Lohan retreated into private life, and has been (by celebrity standards) skint ever since. Spears made, or was forced to make, the opposite trade – and the Britney-industrial complex has cashed in. Where she was reportedly down to her last few million at the point of breakdown, the New Yorker reports that she’s worth more than $60m now.

In the intervening years, the collapse between public and private that drove Spears and Lohan to breakdown has come for all of us. Every public social media post positions us as our own paparazzi: curators of our own micro-celebrity mythos, in exchange for the dopamine hit of one more “like” or “share”.

And in a world where privacy is increasingly meaningless, the fantasy-worlds of movie and music seem increasingly don’t cut it. Stronger, more intimate stuff is what garners the clicks. We’ve moved on from voyeuristically documenting the mental health difficulties of attractive young celebrities; now, it’s a race to give a platform to whatever is darkest and most baroque in the human psyche.

Chris Crocker’s own career trajectory epitomises the insubstantiality and sleaze of this new environment. Since 2007, he has cycled through every form of digital-era micro-celebrity imaginable, including attempts at reality TV and a music career, a stint in porn, and recent migration to — where else? — the intimate-seeming subscription porn website OnlyFans.

The hunt for dark, intimate, click-worthy curiosities has spawned a whole genre of (often female) confessional, including an entire sub-genre devoted to women losing things up their vaginas. If it’s not confessional, it’s grotesque: a Netflix dating show dresses contestants in given prosthetic makeup so a shark and a devil can go on a date. Drag queens read stories to children in public libraries. A male who identifies as a woman “breastfeeds” a real newborn baby on US television, and it’s treated not as child abuse but entertainment.

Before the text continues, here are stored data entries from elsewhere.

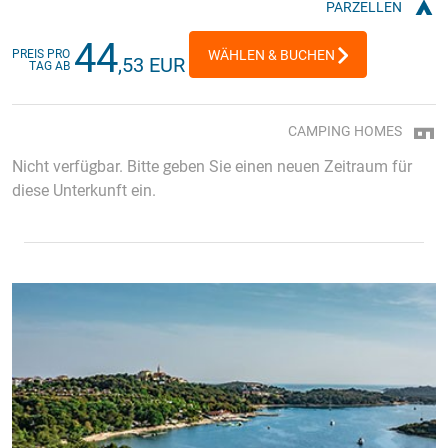
PARZELLEN
44
PREIS PRO
WÄHLEN & BUCHEN
,53 EUR
TAG AB
CAMPING HOMES
Nicht verfügbar. Bitte geben Sie einen neuen Zeitraum für
diese Unterkunft ein.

More subtly, every time we post, like, or share, we’re part of it. We’ve all acceded to the trade that was forced on Spears: hyper-visibility, at the expense of a private inner life. What does “privacy” even mean, in a world where hundreds of millions of people are happy for Google to index the content of their private emails in exchange for bottomless email storage?

It’s ironic, then, that Spears should have launched her legal campaign to end her conservatorship in 2020. For the pandemic has given us all a taste of the Britney lifestyle. Under Covid we were all suddenly in conservatorship: mediated, surveilled, shorn of autonomy, every movement controlled. And, also, pressured to go on working even as the norms of what we thought about citizenship dissolve around us, real-world social institutions collapse, and we transfer ever more of our inner lives into the attention economy.

The end of history, it turns out, actually was peak liberal democracy. We all laughed at Crocker, but he wasn’t just complicit in the new economy. He was also right about its tradeoffs. “All you people care about is making money off her,” he sobbed. “She’s a HUMAN!!!”. Crocker recognised the way Britney Spears’ personhood was already collateral damage, in the rush to transform her into a never-ending source of lucrative content.

Her song ‘Gimme More’ was fitting, Crocker declared, because “All you people want is more, more, more. Leave BRITNEY ALONE!!!” But instead of listening, we turned him into a meme. And now it’s too late: we’re all memes as well, passing figures in a parade of grotesques, our personhood discarded in exchange for free apps, hygiene theatre or a moment in the online limelight..

We need to reclaim a sense of what we won’t offer up to the entertainment machine: to find a way back to some measure of private life, as Lohan did. For it’s already becoming clear that a culture willing to replace private life with never-ending public carnival will be governed as Britney Spears is governed. It will be run as a therapeutic conservatorship by those who know best, whether we like it or not.


Mary Harrington is a contributing editor at UnHerd.